Publié le par José Le Moigne





                                                         Brest après la guerre, intérieur d'une baraque

 

Madame Haristarque enseignait sans faillir, et avec un talent démultiplié, aux grands comme aux petits. Pendant que de sa voix profonde elle dictait aux premiers, elle occupait les autres, sans qu’aucune césure n’apparût, avec une de ces disciplines à qui l’on n’avait pas encore affublé de ce brevet quelque peu redondant de matières d’éveil. Vu le peu de moyens dont disposait l’école, le plus souvent elle faisait dessiner.

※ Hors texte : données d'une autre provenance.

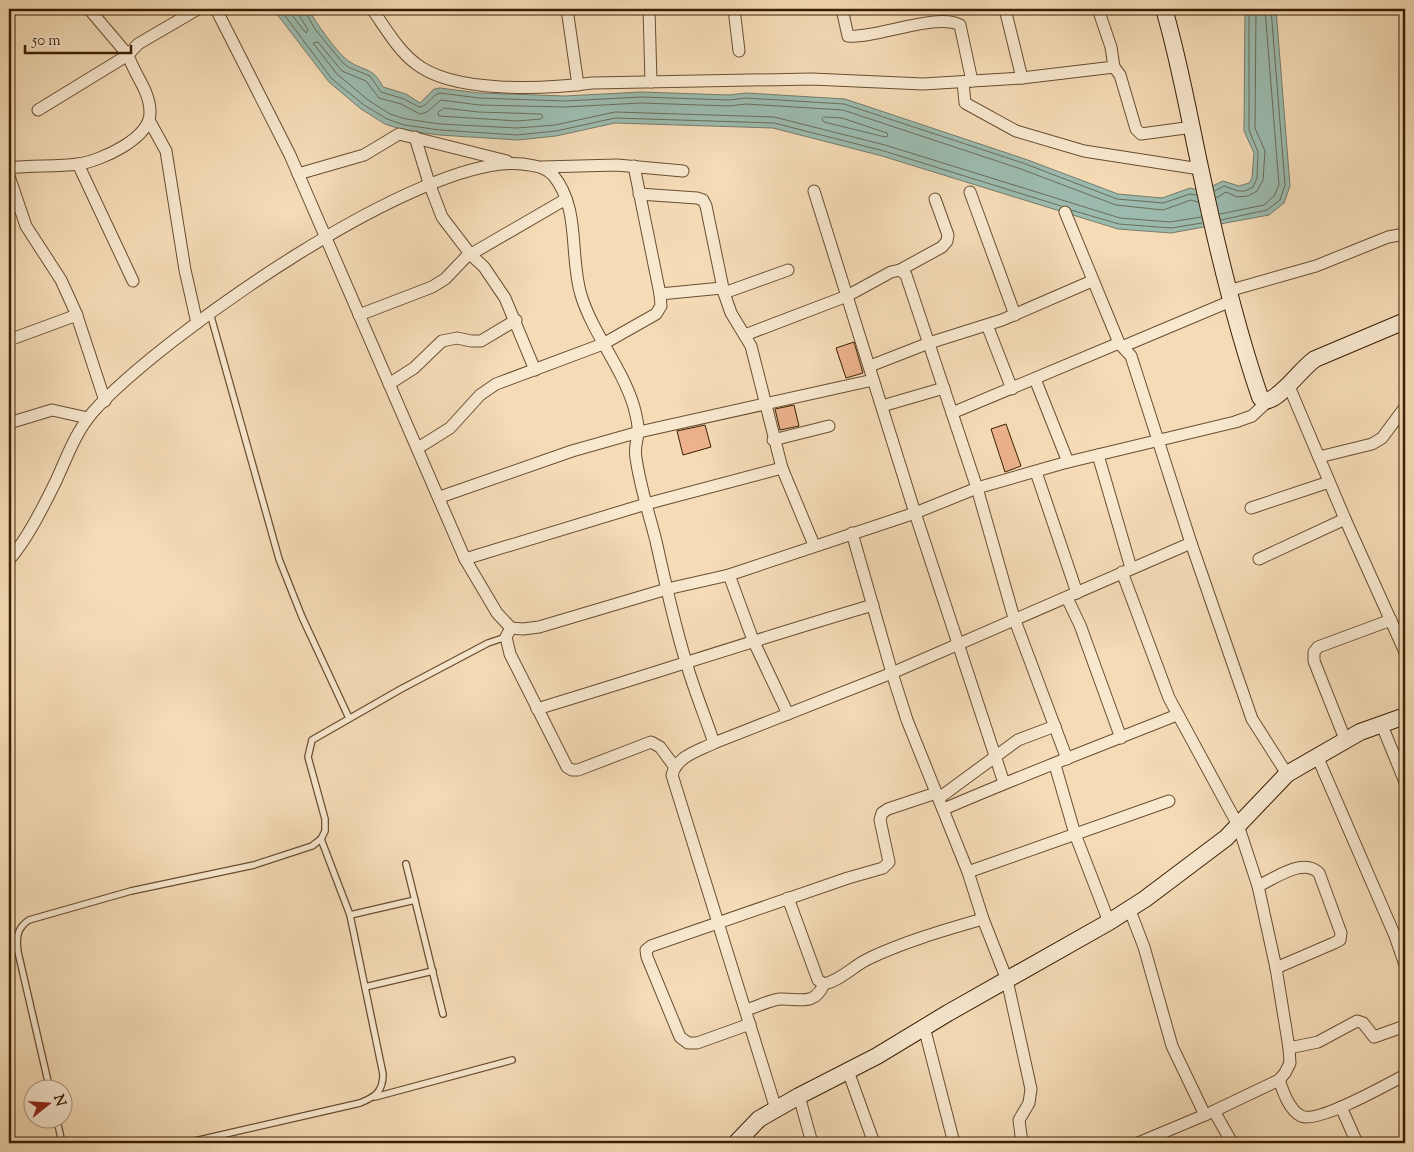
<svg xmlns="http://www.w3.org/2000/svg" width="1414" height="1152" font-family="'Sorts Mill Goudy',serif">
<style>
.water{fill:#9cbbaf;stroke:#757c6a}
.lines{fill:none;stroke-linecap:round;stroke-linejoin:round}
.shore{stroke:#6b6c59;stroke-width:1}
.building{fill:#ebb28b;stroke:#3a1e03}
.lane-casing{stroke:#694e30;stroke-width:8}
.street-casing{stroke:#694e30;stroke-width:13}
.secondary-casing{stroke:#3a1e03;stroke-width:18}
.lane{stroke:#f8e8d0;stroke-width:5.5}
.street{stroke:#f8e8d0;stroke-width:11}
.secondary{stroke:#f8e8d0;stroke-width:16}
</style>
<rect width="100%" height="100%" fill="#f5dcb7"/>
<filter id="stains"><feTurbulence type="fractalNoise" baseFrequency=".004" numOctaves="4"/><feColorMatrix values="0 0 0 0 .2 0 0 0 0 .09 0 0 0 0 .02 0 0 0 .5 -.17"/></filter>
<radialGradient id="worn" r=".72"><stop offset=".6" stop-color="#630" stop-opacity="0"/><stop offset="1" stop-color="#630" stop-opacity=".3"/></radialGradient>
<path class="water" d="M273,9H308C316,22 337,54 350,62C366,72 373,67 383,87L406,94L420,103L434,89L440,88L479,93L565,96L641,92L729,95L746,93L845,99L1025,159L1118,194L1162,198L1190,188L1202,191L1223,181L1239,186L1249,183L1252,178L1254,153L1244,131L1245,9H1276L1290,186L1284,203L1269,215L1171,233L1118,229L882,156L773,128L615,123L556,136L518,140L439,135L403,130L385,124L361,109L329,82Z"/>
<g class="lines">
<g class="shore">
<polyline points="280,9 332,79 364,105 387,119 404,125 440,130 517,135 556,131 615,118 774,123 884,151 1061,206"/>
<polyline points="287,9 306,33 308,30 299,15 298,9"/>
<path d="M304,9L315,29L342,62L348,67L370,76L381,92L404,99L419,107C429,106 431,95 440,93L479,98L565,101L641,97L729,100L746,98L844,104L1023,163L1117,199L1163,203L1190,194L1196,195"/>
<polygon points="444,108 478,112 541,114 543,117 541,119 517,121 439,116 438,113"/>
<polygon points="824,117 842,118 887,133 888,136 885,137 824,122 822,119"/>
<polyline points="1215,191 1224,186 1238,191 1245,191 1253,187 1257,178 1258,152 1249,130 1249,9"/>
<polyline points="1216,198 1226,192 1237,197 1248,196 1257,191 1263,180 1265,151 1255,128 1256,9"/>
<polyline points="1198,202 1191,200 1163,210 1116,205 1021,169 843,110 746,104 729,106 641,103 565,107 479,105 441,100 427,112 420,114 401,104 379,98 366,81 342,71 318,42 313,43 337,74 368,100 390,114 406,119 440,124 517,128 555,125 615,112 774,117 885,145 1120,218 1170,222 1201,217"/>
<polyline points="1071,210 1119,224 1171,228 1202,223"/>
<polyline points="1220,214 1264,205 1274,196 1279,185 1265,9"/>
<polyline points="1221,220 1267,210 1280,200 1285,185 1271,9"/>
</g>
</g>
<g class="building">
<polygon points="854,342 863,373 846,378 836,348"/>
<polygon points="794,405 799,426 780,430 775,409"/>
<polygon points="1006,424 1021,466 1005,472 991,429"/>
<polygon points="705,425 711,447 683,455 677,431"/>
</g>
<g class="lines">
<g class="lane-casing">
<g id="lane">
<polyline points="210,313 279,559 302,617 349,718"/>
<polyline points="406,864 443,1014"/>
<polyline points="350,915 415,900"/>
<polyline points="365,987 433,971"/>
<path d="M50,1090L18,952C16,937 17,928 29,920L131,891L254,865L312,846L321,839L325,831V819L308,757L312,740L401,689L488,643L506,637"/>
<polyline points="375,1097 512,1060"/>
<polyline points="57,1120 62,1143"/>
<path d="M186,1143L360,1103C375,1097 383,1092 383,1074L350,915L321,839"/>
</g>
</g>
<g class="street-casing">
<g id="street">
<polyline points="216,9 290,155 465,559 497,613 511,628 523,629 539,627 667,589 729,575 915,513 977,488 1064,463 1235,422 1252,416 1268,401"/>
<path d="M372,9C385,27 397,49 415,63C453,94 545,89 592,83L812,79L923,84L1022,78L1114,67L1120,75L1136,129L1141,134L1193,127"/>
<polyline points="567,9 578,85"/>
<polyline points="649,9 651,82"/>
<polyline points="734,9 739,51"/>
<path d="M842,9L848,36C875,39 937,12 960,25L972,81"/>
<polyline points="1005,9 1022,78"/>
<polyline points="1098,9 1111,47 1114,67"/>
<polyline points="963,82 965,103 1016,131 1084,151 1200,169"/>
<polyline points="38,110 128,55 89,9"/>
<polyline points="150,122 166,151 185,270 197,323"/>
<polyline points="415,137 429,183 442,217 471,255 484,267 505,298 535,370"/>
<polyline points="78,164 133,281"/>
<polyline points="542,167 617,165 683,171"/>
<path d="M9,168C32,165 55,167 78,164C101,161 151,138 150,112C150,91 134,74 128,55L138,44L198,9"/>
<polyline points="298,174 364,155 399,134 507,161"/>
<polyline points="9,176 26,226 61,280 76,313 105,401"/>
<polyline points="814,191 915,513 1004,783"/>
<polyline points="970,192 1015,315"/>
<polyline points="639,194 697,198 703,200 706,206 724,293 731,313 751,346 782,468 814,545"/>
<polyline points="1065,212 1119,343"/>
<polyline points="900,270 942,247 947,241 948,235 935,199"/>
<polyline points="1228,291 1316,266 1388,237 1405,234"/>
<polyline points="724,293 788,270"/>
<polyline points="660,294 722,288"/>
<polyline points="359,315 432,287 445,279 466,257 566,199"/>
<polyline points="987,325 1012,389"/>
<polyline points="745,335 847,296 891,272 900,270 906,275 977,488 1014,618 1067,759"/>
<polyline points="9,340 77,315"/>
<polyline points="1124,346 1231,301"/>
<polyline points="870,366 929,343 1002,320 1092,281"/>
<polyline points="1035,379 1068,462"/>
<polyline points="389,384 414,368 442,341 457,338 471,341 481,341 516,320"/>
<polyline points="1288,384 1345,519 1405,652"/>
<polyline points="882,406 944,388"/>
<polyline points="952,413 1119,343 1131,356 1191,543 1252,719 1287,774"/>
<polyline points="9,423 52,410 88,418"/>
<polyline points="773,440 829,426"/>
<polyline points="418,448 450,428 480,395 496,384 603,344 656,314 661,306 660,294 634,166"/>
<polyline points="1098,455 1131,568"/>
<polyline points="1319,457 1372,444 1382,438 1405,407"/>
<polyline points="1036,472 1077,593"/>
<polyline points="440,497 572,451 639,432 873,380"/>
<polyline points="1251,508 1329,482"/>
<polyline points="852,533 892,673 907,720 968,872 983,919 1007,980 1031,1089 1029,1103 1019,1120 1022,1143"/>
<polyline points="465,559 646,504 782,468"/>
<polyline points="1259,559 1345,519"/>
<path d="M9,560C28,538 43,507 56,481C67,457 75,433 93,412C160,337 423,152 523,164C534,166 544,166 553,175C581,209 569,256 581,295C593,334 622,367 634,407C636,415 639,425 638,433C637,442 634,448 636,458C640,486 649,514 656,541C665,582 674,623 686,662C694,690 705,716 714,743C698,751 677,756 672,775L776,1109"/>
<polyline points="1122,572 1169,698 1238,825 1258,886 1276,968 1289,1048 1290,1063 1285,1073 1279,1080 1214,1111 1232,1143"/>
<polyline points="729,575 753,640 788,714"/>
<polyline points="1067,598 1080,625 1121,738"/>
<polyline points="511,628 506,637 510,654 567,767 572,770 578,770 651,742 660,747 674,766"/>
<path d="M537,709C650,675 760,638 873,605"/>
<polyline points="1381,723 1405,782"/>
<polyline points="1345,739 1314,661 1314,652 1318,647 1391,620"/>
<polyline points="714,743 892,673 1191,543"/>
<polyline points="1317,756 1395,936 1405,965"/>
<polyline points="1055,765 1075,834 1109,922"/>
<polyline points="939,798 1018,740 1055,726"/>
<path d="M944,809C1020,776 1099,746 1177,715"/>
<polyline points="968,872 1169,801"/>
<path d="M1258,886C1276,878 1303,857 1319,873L1341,933L1340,940L1334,943L1276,968"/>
<path d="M788,898L818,980L824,984C842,980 854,965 870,958C906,941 945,930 983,919"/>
<polyline points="1129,908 1144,947 1172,1046 1205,1115"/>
<path d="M746,1010C757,1007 769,1000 780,999C799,998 814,1007 824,984"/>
<polyline points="750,1024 697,1043 688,1043 680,1037 647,957 646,950 651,946 848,878 883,868 889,862 880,820 882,813 888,809 936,793"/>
<polyline points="924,1027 954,1143"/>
<polyline points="1289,1048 1318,1042 1357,1021 1363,1023 1374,1037 1405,1026"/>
<polyline points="848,1071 874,1143"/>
<path d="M1279,1080C1283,1091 1289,1110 1301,1116C1317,1124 1388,1084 1405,1075"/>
<polyline points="799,1096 812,1143"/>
<polyline points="1341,1107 1357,1143"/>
<polyline points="1138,1143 1212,1112"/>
</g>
</g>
<g class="secondary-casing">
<g id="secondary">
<path d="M1164,9C1180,63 1189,117 1201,172C1217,248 1235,324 1260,397L1263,401C1279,402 1300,369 1315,359L1405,321"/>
<polyline points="736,1143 759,1119 799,1096 877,1056 948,1013 1109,922 1145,899 1226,838 1287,774 1360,732 1405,716"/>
</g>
</g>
<use href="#lane" class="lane"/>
<use href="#street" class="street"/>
<use href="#secondary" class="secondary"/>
</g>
<rect width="1414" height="1152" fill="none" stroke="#f5dcb7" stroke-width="30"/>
<rect x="10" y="10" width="1394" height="1132" fill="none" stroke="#3a1e03" stroke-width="2.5"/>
<rect x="15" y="15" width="1384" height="1122" fill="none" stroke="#3a1e03"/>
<g transform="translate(48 1104) rotate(73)"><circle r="24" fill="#f8e8d0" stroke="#ac977e"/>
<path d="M0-4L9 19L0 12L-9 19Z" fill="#8f2418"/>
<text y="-8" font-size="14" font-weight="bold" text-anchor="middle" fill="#3a1e03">N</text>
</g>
<path d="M25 45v8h106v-8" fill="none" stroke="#3a1e03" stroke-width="2.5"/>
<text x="32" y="45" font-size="15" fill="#3a1e03" stroke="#f8e8d0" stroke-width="4" paint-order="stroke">50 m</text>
<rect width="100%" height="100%" filter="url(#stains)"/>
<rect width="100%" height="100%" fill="url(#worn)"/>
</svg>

Ce jour là, en apparence pareil à tous les autres, Madame Haristarque, manuel de dictées à la main, semblait se promener d’une travée à l’autre. Ce devait être un texte redoutable car la maîtresse s’arrêtant très souvent, insistait sur la prononciation, la ponctuation, pour signaler les nombreux pièges à éviter. Suspendue à ses lèvres la grande division, avec un ensemble parfait qui tenait du ballet, biffait, rebiffait, puis se lançait à scribouiller d’un trait, comme pour se libérer d’un poids, le mot qui lui causait tant de tracas. À les voir peiner ainsi, malgré toute mon adoration pour la maîtresse, j’étais heureux de ne pas encore en être là. Les dictées de mots, surtout avec mon créole vibrant encore si fort en moi qu’il faisait quelques fois achopper le français, étaient quand même moins effrayantes. J’étais à ce point absorber par ce que j’appelle, faute de terme plus adéquat mes méditations, que je ne m’étais pas aperçu que mon idole, depuis un bon moment, se tenait près de moi. Elle regarda mon gribouillis, puis, posant ses doigts de fée sur mon épaule, me demanda si je voulais bien dessiner.

D’habitude, soucieuse de laisser les enfants s’exprimer Madame Haristarque n’imposait pas de sujet. Aussi, qu’elle dérogeât pour moi me surprit et me combla. Je me sentais le préféré et prêt à tout pour mériter d’être ainsi distingué.

Je commençais par poser une mouette sur le haut de la feuille puis, au dessous de l’oiseau, sans oublier ses hautes structures rectangulaires et sa cheminée ornée d’un liseré bleu ciel, j’esquissais à grands traits la coque trapézoïdale d’un paquebot glissant tel un archange sur des eaux émeraudes. Lorsque ce fut fini, Madame Haristarque qui au fil de ses allers-retours avait suivi de près l’avancée de mon œuvre me demanda :  

   Dis moi, Julien, quel nom vas-tu donner à ton bateau ?

Ma réponse fusa.

           — Le Colombie, Madame !

         La divine sourit. Elle me montra comment estomper les ombres avec la pointe du buvard, puis, reprenant le cours un instant suspendu de sa dictée, elle ajouta :

           — À présent je te laisse finir.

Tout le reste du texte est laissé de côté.